Provided information:
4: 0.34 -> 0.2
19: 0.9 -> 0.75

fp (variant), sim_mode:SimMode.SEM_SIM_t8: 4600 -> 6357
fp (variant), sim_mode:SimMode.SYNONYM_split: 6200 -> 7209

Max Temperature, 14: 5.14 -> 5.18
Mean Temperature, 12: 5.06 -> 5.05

* * *

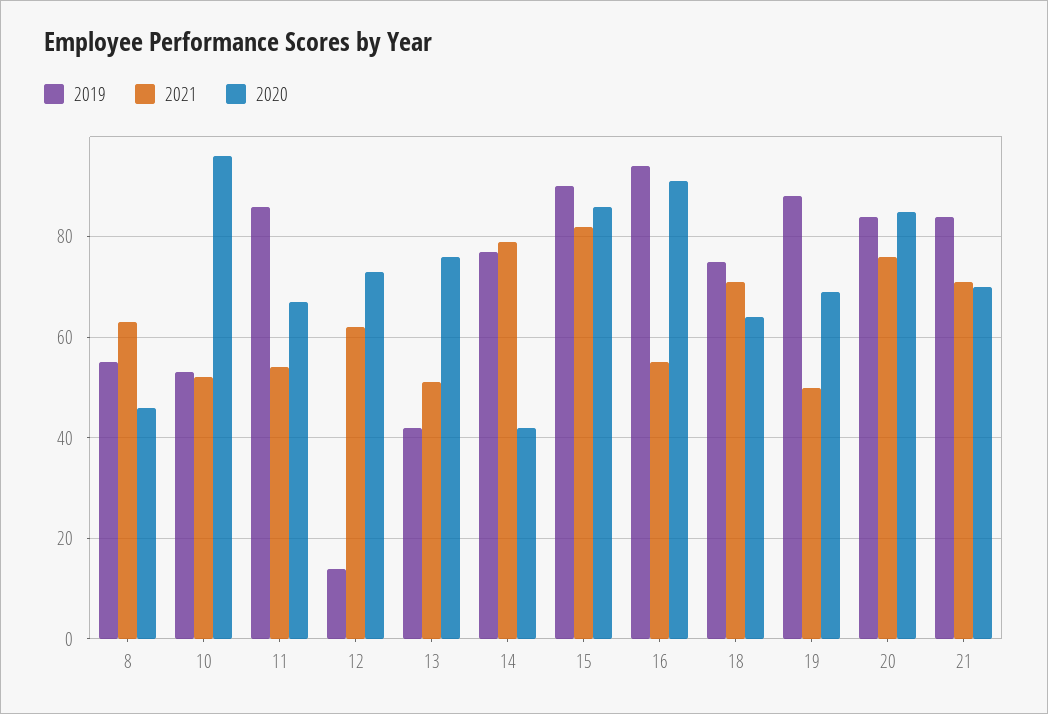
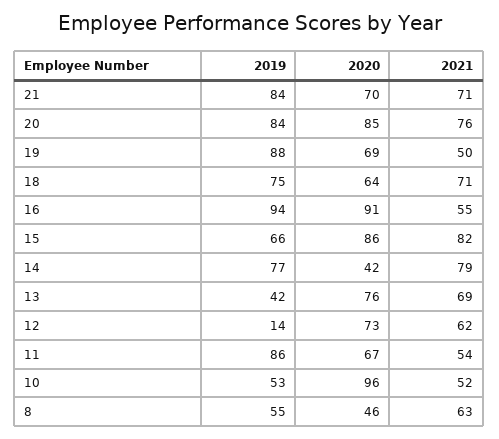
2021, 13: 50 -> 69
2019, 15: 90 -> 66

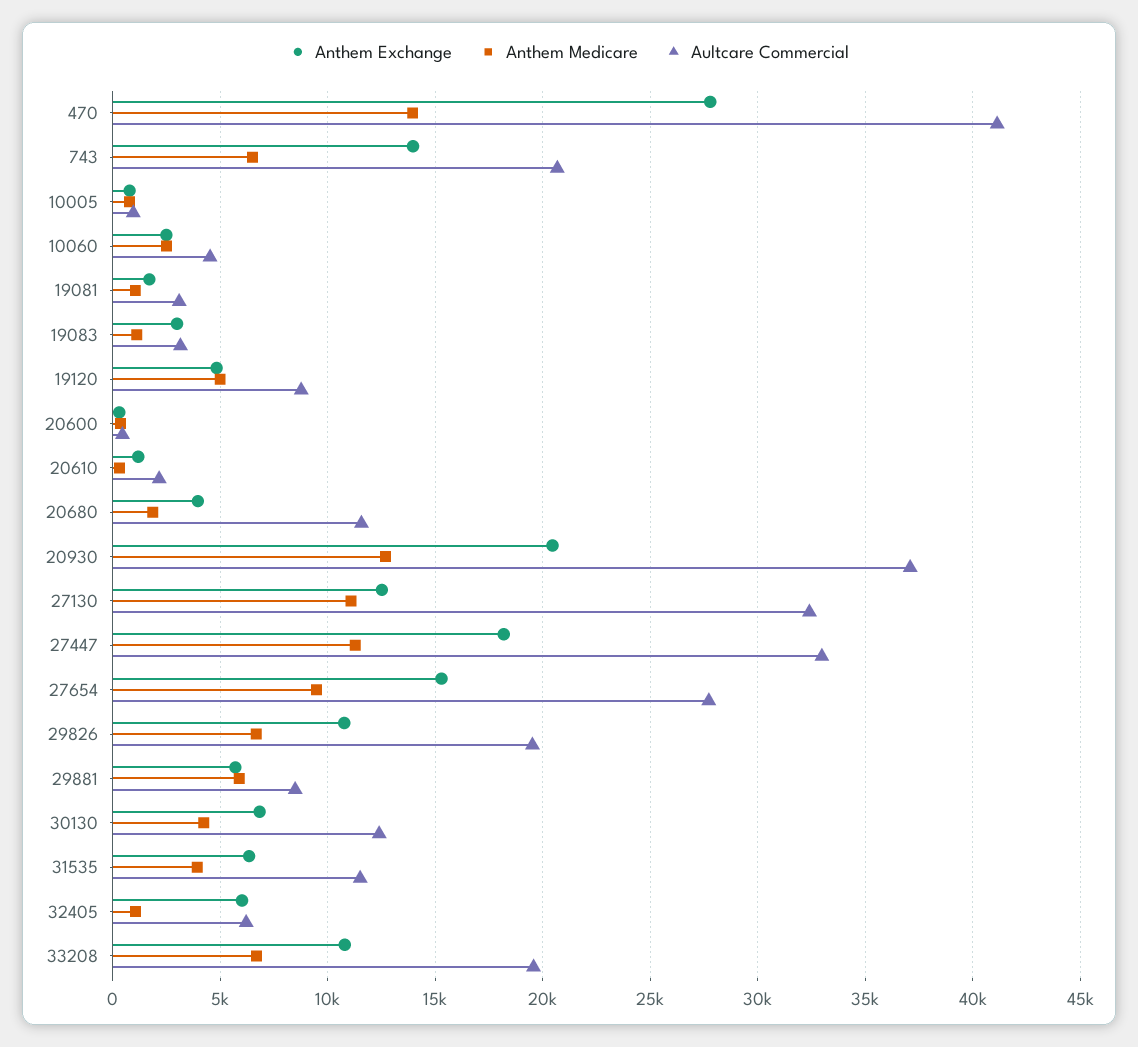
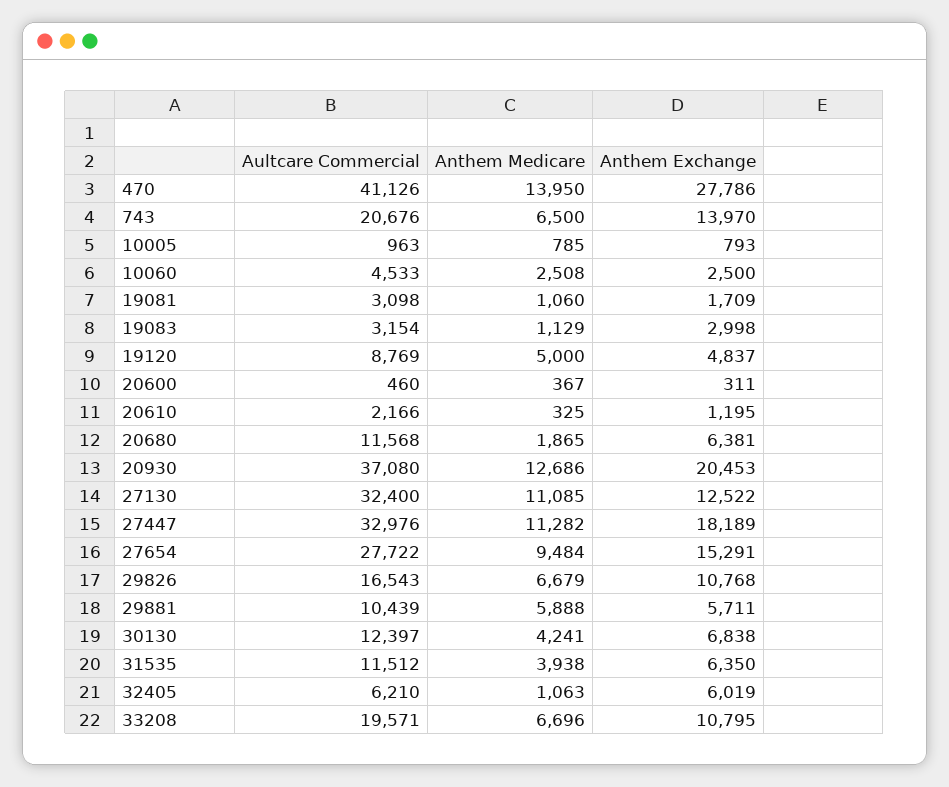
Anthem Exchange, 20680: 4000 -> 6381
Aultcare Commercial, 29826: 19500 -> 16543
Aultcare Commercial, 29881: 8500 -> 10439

--

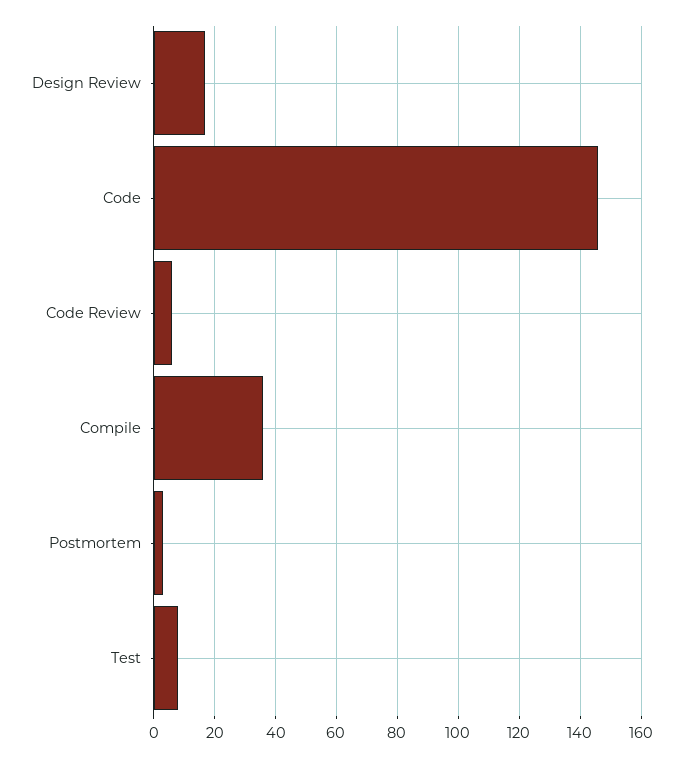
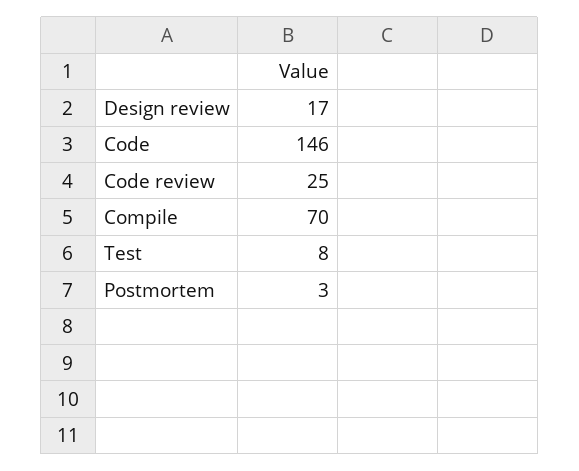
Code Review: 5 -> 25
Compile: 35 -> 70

What is expected: Only one stretch of the entries above is wanted: the lines from the one containing "4: 0.34 -> 0.2" through the one containing "Mean Temperature, 12: 5.06 -> 5.05". Please reproduce it exactly.

Problem solution:
4: 0.34 -> 0.2
19: 0.9 -> 0.75

fp (variant), sim_mode:SimMode.SEM_SIM_t8: 4600 -> 6357
fp (variant), sim_mode:SimMode.SYNONYM_split: 6200 -> 7209

Max Temperature, 14: 5.14 -> 5.18
Mean Temperature, 12: 5.06 -> 5.05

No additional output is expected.